> On Sep 18, 2024, at 3:09 PM, Hammed Ajao <hamieg...@gmail.com> wrote:
> Yes and no. The primary goal of WebAssembly is to support high-performance 
> applications on web pages. The premise is simple: JavaScript is the only 
> language natively supported by browsers, but developers want to use various 
> other languages (e.g., C, C++, Rust), particularly for performance-critical 
> tasks. WebAssembly allows code written in these languages to be compiled to a 
> universal format (Wasm) that browsers can run efficiently.

Yeah. That was the original goal.

But to say WASM's domain is limited to browsers is not valid any longer:

- 
https://www.webassembly.guide/webassembly-guide/webassembly/webassembly-in-the-server
- 
https://blog.pixelfreestudio.com/how-to-implement-webassembly-in-server-side-applications/
- https://medium.com/wasm/webassembly-on-the-server-side-c584f874b4a3
- https://www.secondstate.io/articles/why-webassembly-server/
- 
https://www.techtarget.com/searchitoperations/news/252527414/Server-side-WebAssembly-prepares-for-takeoff-in-2023

And even:

- https://docs.docker.com/desktop/wasm/

> However, in the case of PHP, many of the benefits that WebAssembly brings to 
> other languages are already available through PHP extensions or FFI for 
> non-performance-sensitive tasks. Integrating a Wasm runtime into PHP would be 
> a complex undertaking with significant risks, but it wouldn't necessarily 
> provide proportionate rewards, which is the main point I'm trying to make.
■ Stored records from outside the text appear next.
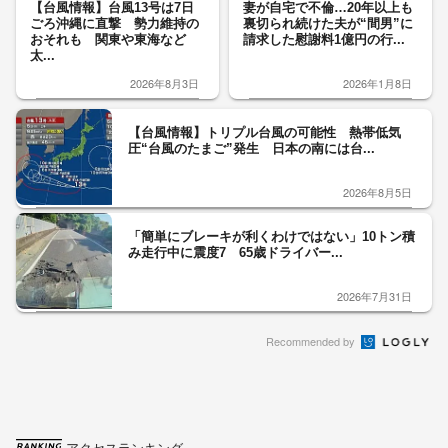
【台風情報】台風13号は7日
妻が自宅で不倫…20年以上も
ごろ沖縄に直撃 勢力維持の
裏切られ続けた夫が“間男”に
おそれも 関東や東海など
請求した慰謝料1億円の行...
太...
2026年8月3日
2026年1月8日
【台風情報】トリプル台風の可能性 熱帯低気
圧“台風のたまご”発生 日本の南には台...
2026年8月5日
「簡単にブレーキが利くわけではない」10トン積
み走行中に震度7 65歳ドライバー...
2026年7月31日
Recommended by
アクセスランキング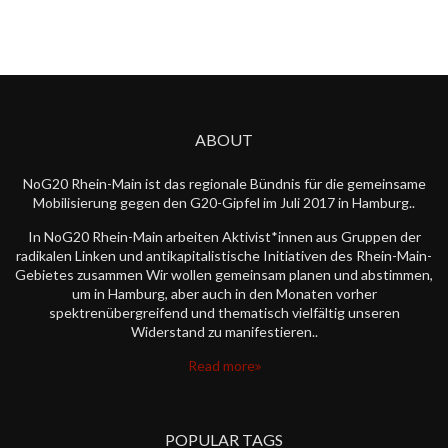
ABOUT
NoG20 Rhein-Main ist das regionale Bündnis für die gemeinsame
Mobilisierung gegen den G20-Gipfel im Juli 2017 in Hamburg..
In NoG20 Rhein-Main arbeiten Aktivist*innen aus Gruppen der
radikalen Linken und antikapitalistische Initiativen des Rhein-Main-
Gebietes zusammen Wir wollen gemeinsam planen und abstimmen,
um in Hamburg, aber auch in den Monaten vorher
spektrenübergreifend und thematisch vielfältig unseren
Widerstand zu manifestieren..
Read more
POPULAR TAGS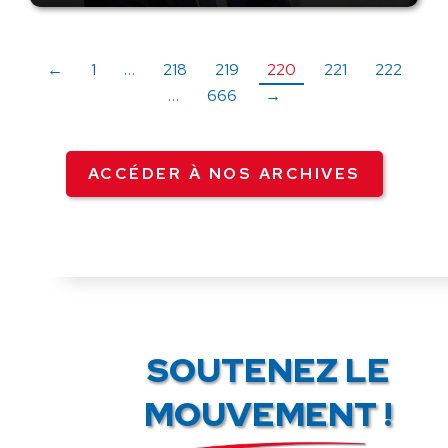
←
1
…
218
219
220
221
222
…
666
→
ACCÉDER À NOS ARCHIVES
SOUTENEZ LE
MOUVEMENT !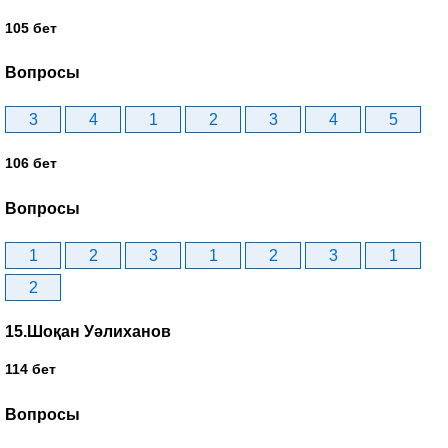
105 бет
Вопросы
3
4
1
2
3
4
5
106 бет
Вопросы
1
2
3
1
2
3
1
2
15.Шоқан Уәлиханов
114 бет
Вопросы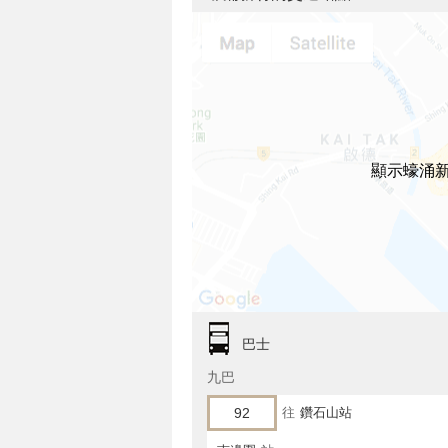
顯示蠔涌
巴士
九巴
92
往
鑽石山站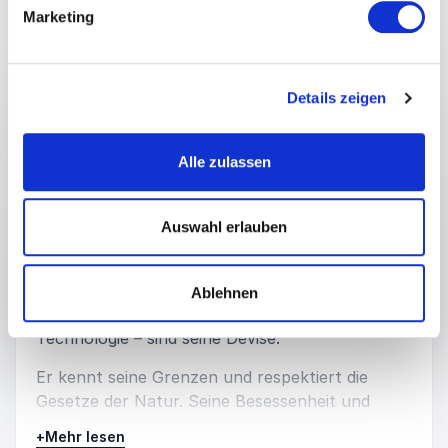
Marketing
Vorträge
VORTRAG VON REFERENT REINHOLD
Details zeigen
:
MESSNER
Berge versetzen
Alle zulassen
Kreative Innovation kennzeichnet das Leben
von Reinhold Messner.
Auswahl erlauben
Seine bergsteigerischen Leistungen
revolutionierten den Alpinismus. Der Mut zum
Ungewissen, oft „Unmöglichen“, und die Kunst
Ablehnen
der Selbstbeschränkung – als Verzicht auf
Technologie – sind seine Devise.
Er kennt seine Grenzen und respektiert die
Gesetze der Natur. Seine Besessenheit und
Disziplin ließen ihn dennoch „Berge versetzen“.
+
Mehr lesen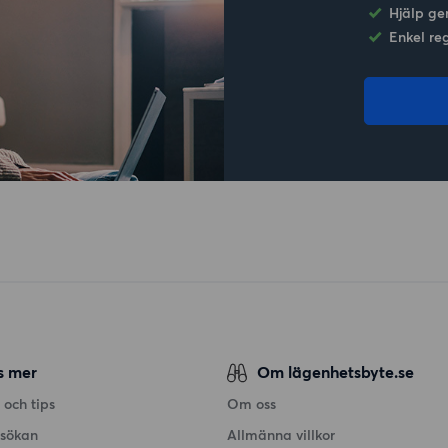
Hjälp ge
Enkel re
s mer
Om lägenhetsbyte.se
 och tips
Om oss
nsökan
Allmänna villkor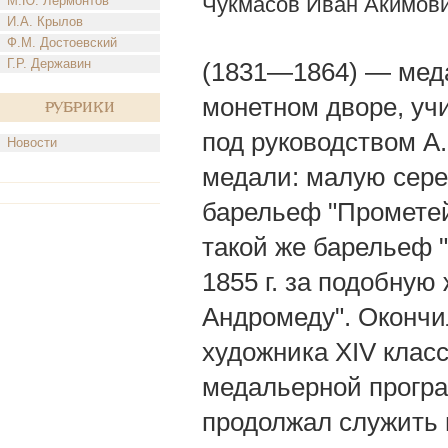
Чукмасов Иван Акимов
М.Ю. Лермонтов
И.А. Крылов
Ф.М. Достоевский
Г.Р. Державин
(1831—1864) — меда
монетном дворе, уч
Рубрики
под руководством А.
Новости
медали: малую сере
барельеф "Прометей
такой же барельеф 
1855 г. за подобную
Андромеду". Окончил
художника XIV клас
медальерной прогр
продолжал служить 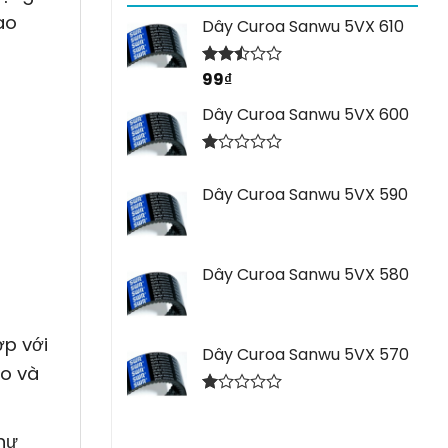
ao
Dây Curoa Sanwu 5VX 610
99
₫
Được
xếp
hạng
Dây Curoa Sanwu 5VX 600
2.44
5 sao
Được
xếp
Dây Curoa Sanwu 5VX 590
hạng
1.00
5
sao
Dây Curoa Sanwu 5VX 580
ợp với
Dây Curoa Sanwu 5VX 570
ao và
Được
xếp
hư
hạng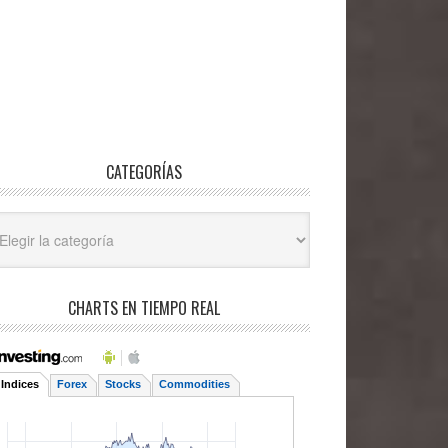
CATEGORÍAS
egorías
CHARTS EN TIEMPO REAL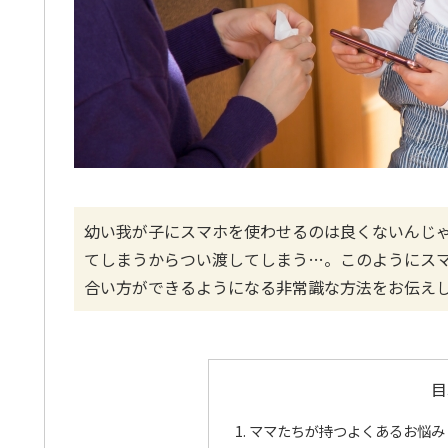
幼い我が子にスマホを使わせるのは良くないんじ
てしまうからつい渡してしまう…。このようにス
合い方ができるようになる非常識な方法をお伝え
目
ママたちが持つよくあるお悩み：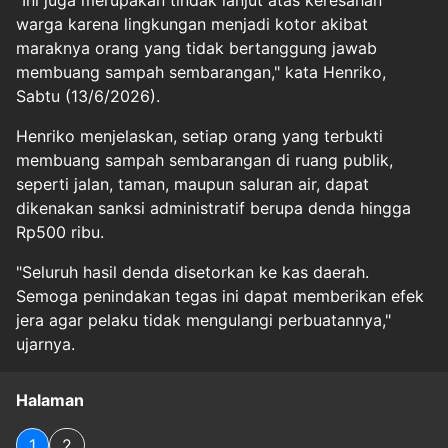
"Ini juga merupakan tindak lanjut atas keresahan
warga karena lingkungan menjadi kotor akibat
maraknya orang yang tidak bertanggung jawab
membuang sampah sembarangan," kata Henriko,
Sabtu (13/6/2026).
Henriko menjelaskan, setiap orang yang terbukti
membuang sampah sembarangan di ruang publik,
seperti jalan, taman, maupun saluran air, dapat
dikenakan sanksi administratif berupa denda hingga
Rp500 ribu.
"Seluruh hasil denda disetorkan ke kas daerah.
Semoga penindakan tegas ini dapat memberikan efek
jera agar pelaku tidak mengulangi perbuatannya,"
ujarnya.
Halaman
1
2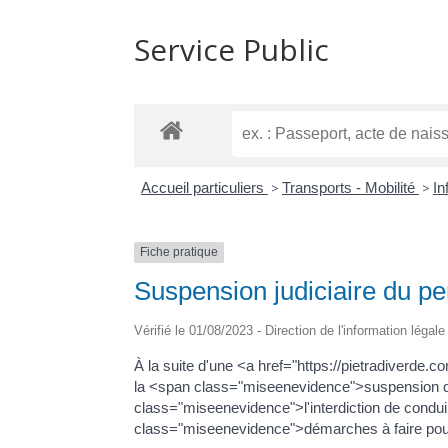
Service Public
Accueil particuliers
>
Transports - Mobilité
>
In
Fiche pratique
Suspension judiciaire du p
Vérifié le 01/08/2023 - Direction de l'information légal
À la suite d'une <a href="https://pietradiverde.
la <span class="miseenevidence">suspension de
class="miseenevidence">l'interdiction de condu
class="miseenevidence">démarches à faire pou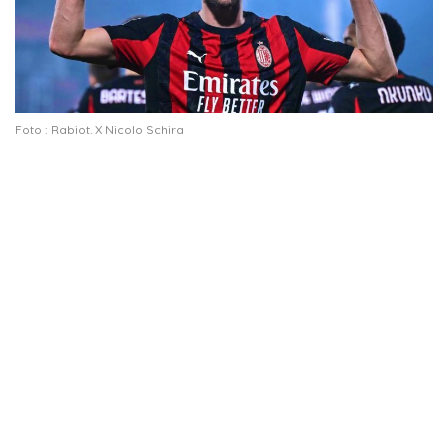
Foto : Rabiot. X Nicolo Schira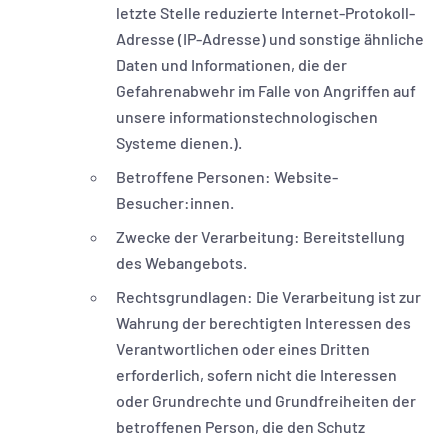
letzte Stelle reduzierte Internet-Protokoll-
Adresse (IP-Adresse) und sonstige ähnliche
Daten und Informationen, die der
Gefahrenabwehr im Falle von Angriffen auf
unsere informationstechnologischen
Systeme dienen.).
Betroffene Personen: Website-
Besucher:innen.
Zwecke der Verarbeitung: Bereitstellung
des Webangebots.
Rechtsgrundlagen: Die Verarbeitung ist zur
Wahrung der berechtigten Interessen des
Verantwortlichen oder eines Dritten
erforderlich, sofern nicht die Interessen
oder Grundrechte und Grundfreiheiten der
betroffenen Person, die den Schutz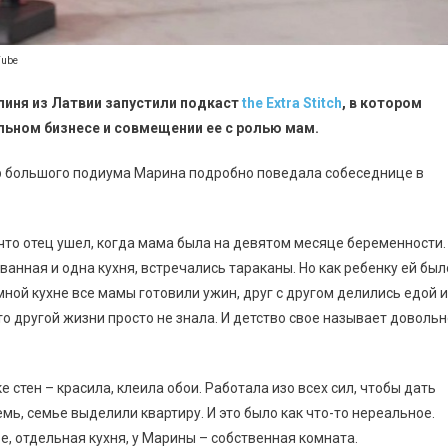
Tube
пиня из Латвии запустили подкаст
the Extra Stitch
, в котором
льном бизнесе и совмещении ее с ролью мам.
мир большого подиума Марина подробно поведала собеседнице в
 что отец ушел, когда мама была на девятом месяце беременности.
ванная и одна кухня, встречались тараканы. Но как ребенку ей был
мной кухне все мамы готовили ужин, друг с другом делились едой и
то другой жизни просто не знала. И детство свое называет довольн
 стен – красила, клеила обои. Работала изо всех сил, чтобы дать
мь, семье выделили квартиру. И это было как что-то нереальное.
е, отдельная кухня, у Марины – собственная комната.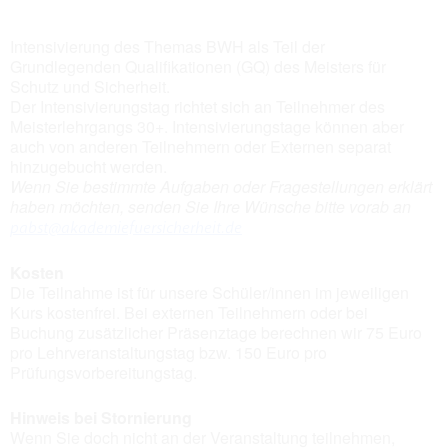
Intensivierung des Themas BWH als Teil der
Grundlegenden Qualifikationen (GQ) des Meisters für
Schutz und Sicherheit.
Der Intensivierungstag richtet sich an Teilnehmer des
Meisterlehrgangs 30+. Intensivierungstage können aber
auch von anderen Teilnehmern oder Externen separat
hinzugebucht werden.
Wenn Sie bestimmte Aufgaben oder Fragestellungen erklärt
haben möchten, senden Sie Ihre Wünsche bitte vorab an
pabst@akademiefuersicherheit.de
Kosten
Die Teilnahme ist für unsere Schüler/innen im jeweiligen
Kurs kostenfrei. Bei externen Teilnehmern oder bei
Buchung zusätzlicher Präsenztage berechnen wir 75 Euro
pro Lehrveranstaltungstag bzw. 150 Euro pro
Prüfungsvorbereitungstag.
Hinweis bei Stornierung
Wenn Sie doch nicht an der Veranstaltung teilnehmen,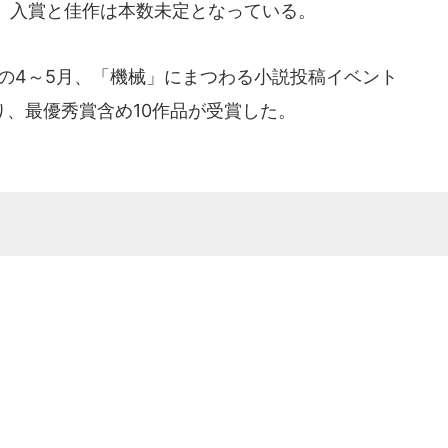
、入賞と佳作は本数未定となっている。
の4～5月、「機械」にまつわる小説投稿イベント
り、最優秀賞含め10作品が受賞した。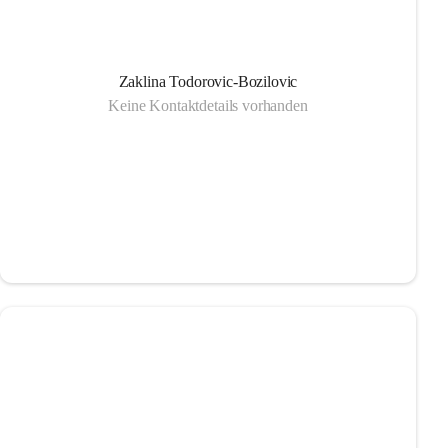
Zaklina Todorovic-Bozilovic
Keine Kontaktdetails vorhanden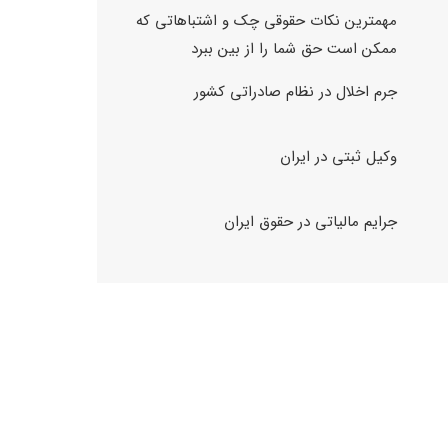
مهمترین نکات حقوقی چک و اشتباهاتی که
ممکن است حق شما را از بین ببرد
جرم اخلال در نظام صادراتی کشور
وکیل ثبتی در ایران
جرایم مالیاتی در حقوق ایران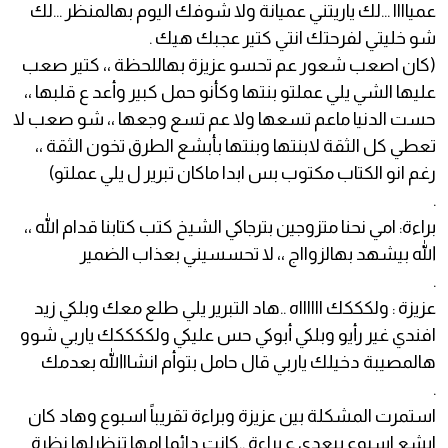
عمياااا ...لك ياريتني عميانة ولا شوفك اليوم بهالمنظر ...لك
شو خليتي لفرحتك انتي كتير عجبك هيك .
(كان اصعب شعور عم تحسو عزيزة بهاللحظة ،، كتير صعب
عليها الشي يلي عملتو بنتها وكأنو حمل كبير وأعد ع قلبها ،،
حست الدنيا ماعم تسعها ولا عم تسع وجعها ،، شو صعب لا
تعطي كل الثقة لابنتها وبنتها بأبشع الطرق تخون الثقة ،،
رغم انو الكتاب مكتوب بس ابدا ماكان تبرير ل يلي عملتو)
.
براءة: امي نحنا متزوجين بترجاكي الشيخ كتب كتابنا قدام الله ،،
الله بيشهد بهالزوااج ،، لا تحسسيني بعذاب الضمير
.
عزيزة : ولكككك ااااااه ..هاد التبرير يلي طلع معك وبلكي زيد
افندي غير رأيو وبلكي أبوكي حس عليكي ولككككك ياربي شوو
هالمصيبة دخيلك ياربي قال حامل بتوأم انشااالله بعدمك
.
استمرت المشكلة بين عزيزة وبراءة تقريباً اسبوع وهاد كان
ابشع اسبوع بيعدي ع براءة ..كانت دائما امها تنظرلها نظرة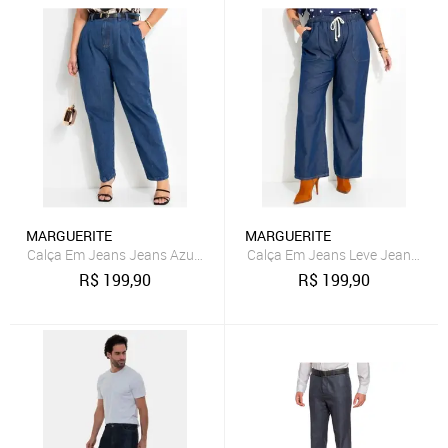
MARGUERITE
MARGUERITE
Calça Em Jeans Jeans Azul Escuro Marguerite
Calça Em Jeans Leve Jeans Méd
R$
199,90
R$
199,90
Many of the benefits, but NOT the most important one for a large number of 
installations.

The benefit that neither FFI nor extensions can touch is the ability to be run 
on a managed server.  Without that, none of the other benefits of FFI nor 
extensions even matter.  Full stop.
 
> Extensions, which are already implemented in lower-level languages like C or 
> C++, would still need to be compiled to WebAssembly if the goal were full 
> compatibility. This might lead us down the path of either creating a 
> domain-specific language (DSL) for PHP—similar to AssemblyScript—or simply 
> leaving it up to the library authors to choose lower-level languages (as is 
> currently the case).
> 
> In essence, WebAssembly is great for certain scenarios, but PHP has existing 
> mechanisms that make the addition of a Wasm runtime potentially redundant for 
> most use cases. 

Partial redundancy is not redundancy. 

WASM's ability to run on a managed server – assuming it were built-in to PHP 
core — is the critical non-redundant benefit. If you cannot run those "existing 
mechanisms" then they fact they are redundant does not matter one iota.